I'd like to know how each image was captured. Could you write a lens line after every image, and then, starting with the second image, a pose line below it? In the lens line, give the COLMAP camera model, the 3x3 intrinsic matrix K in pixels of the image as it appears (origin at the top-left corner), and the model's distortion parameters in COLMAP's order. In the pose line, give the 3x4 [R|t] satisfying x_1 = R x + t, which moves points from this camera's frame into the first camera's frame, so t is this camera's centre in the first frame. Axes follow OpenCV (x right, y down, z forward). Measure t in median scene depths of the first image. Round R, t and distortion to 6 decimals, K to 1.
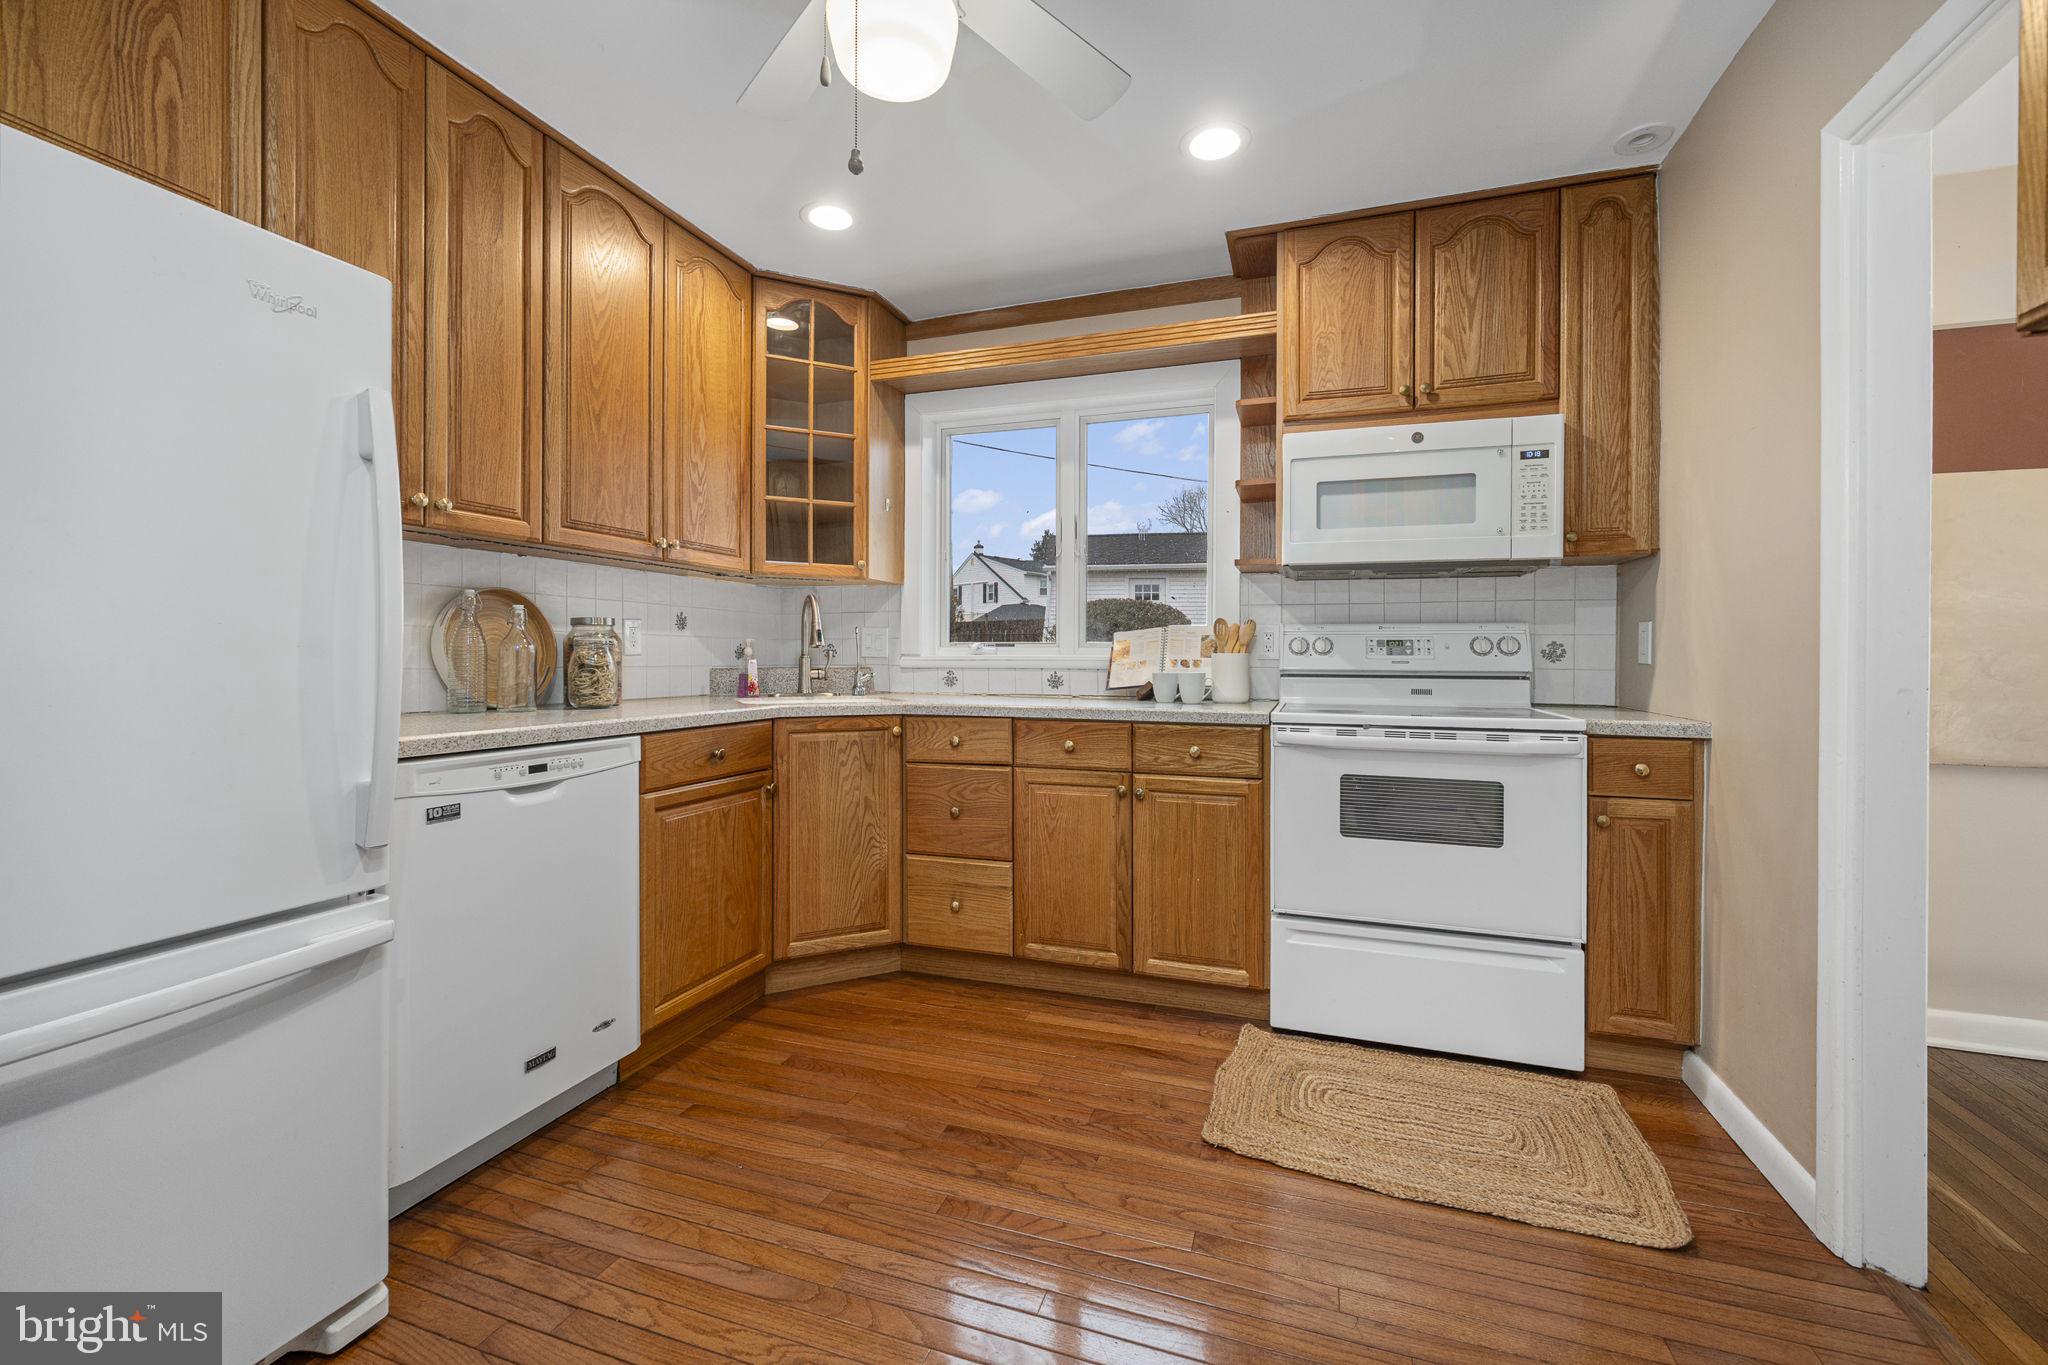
lens RADIAL K [[850.2, 0, 1025.7], [0, 850.2, 648.6], [0, 0, 1]] dist [0.000955, 0.000212]
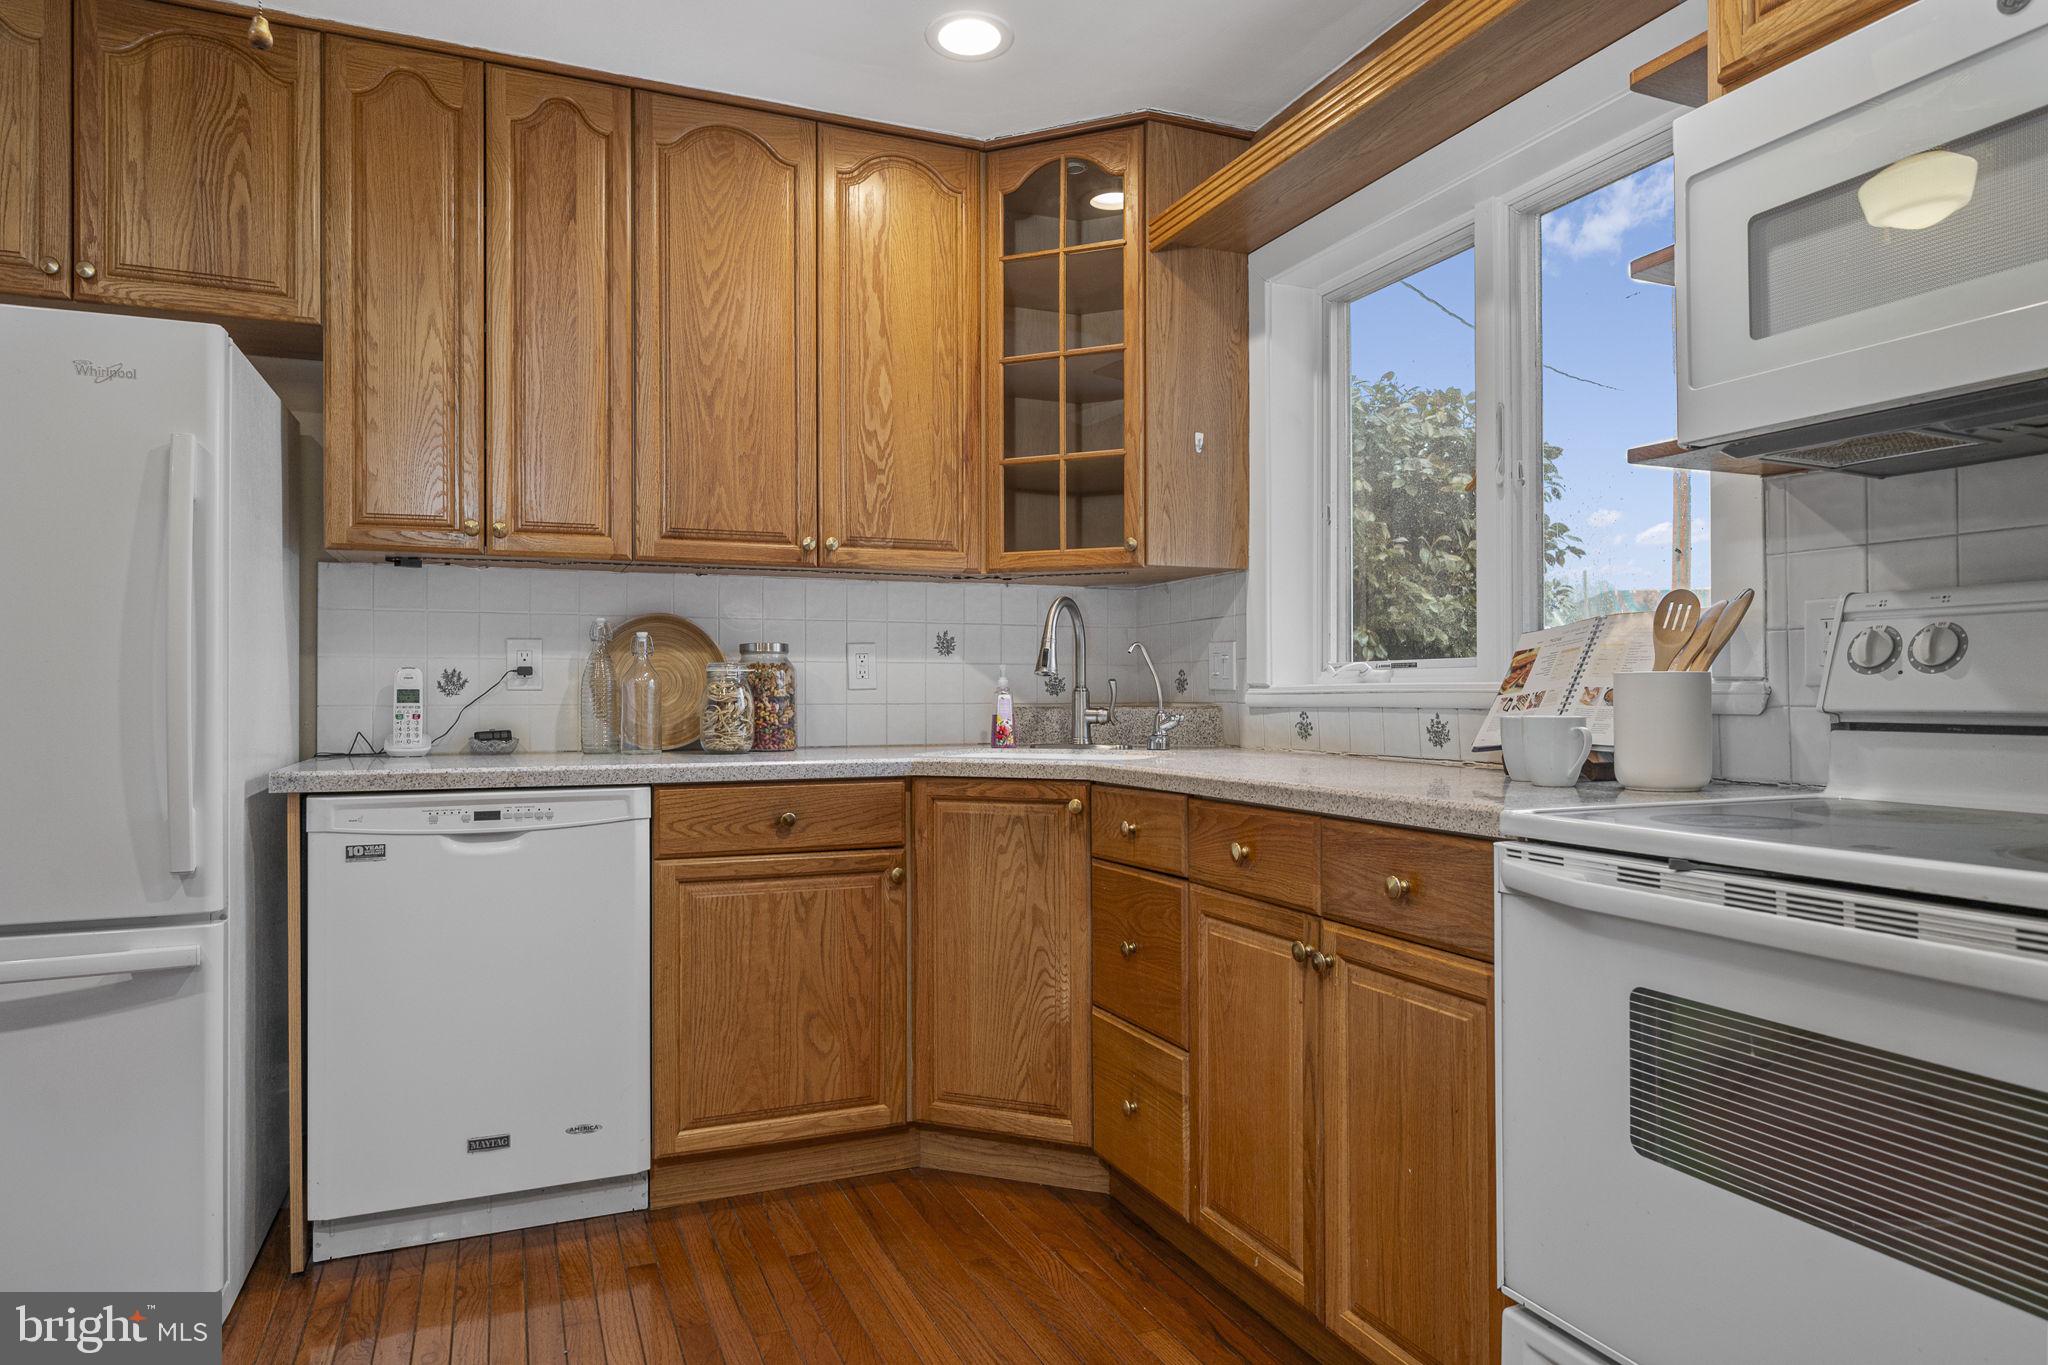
lens RADIAL K [[1235.6, 0, 1024.0], [0, 1235.6, 682.5], [0, 0, 1]] dist [-0.006843, -0.000772]
pose [[0.667092, -0.013327, -0.744856, 0.544706], [0.012510, 0.999899, -0.006685, 0.012451], [0.744870, -0.004859, 0.667192, 0.397185]]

========================================

**Required work:** Would you retype the listing above exactly, omitting its pictures?

**Solved problem:**
I'd like to know how each image was captured. Could you write a lens line after every image, and then, starting with the second image, a pose line below it? In the lens line, give the COLMAP camera model, the 3x3 intrinsic matrix K in pixels of the image as it appears (origin at the top-left corner), and the model's distortion parameters in COLMAP's order. In the pose line, give the 3x4 [R|t] satisfying x_1 = R x + t, which moves points from this camera's frame into the first camera's frame, so t is this camera's centre in the first frame. Axes follow OpenCV (x right, y down, z forward). Measure t in median scene depths of the first image. Round R, t and distortion to 6 decimals, K to 1.
lens RADIAL K [[850.2, 0, 1025.7], [0, 850.2, 648.6], [0, 0, 1]] dist [0.000955, 0.000212]
lens RADIAL K [[1235.6, 0, 1024.0], [0, 1235.6, 682.5], [0, 0, 1]] dist [-0.006843, -0.000772]
pose [[0.667092, -0.013327, -0.744856, 0.544706], [0.012510, 0.999899, -0.006685, 0.012451], [0.744870, -0.004859, 0.667192, 0.397185]]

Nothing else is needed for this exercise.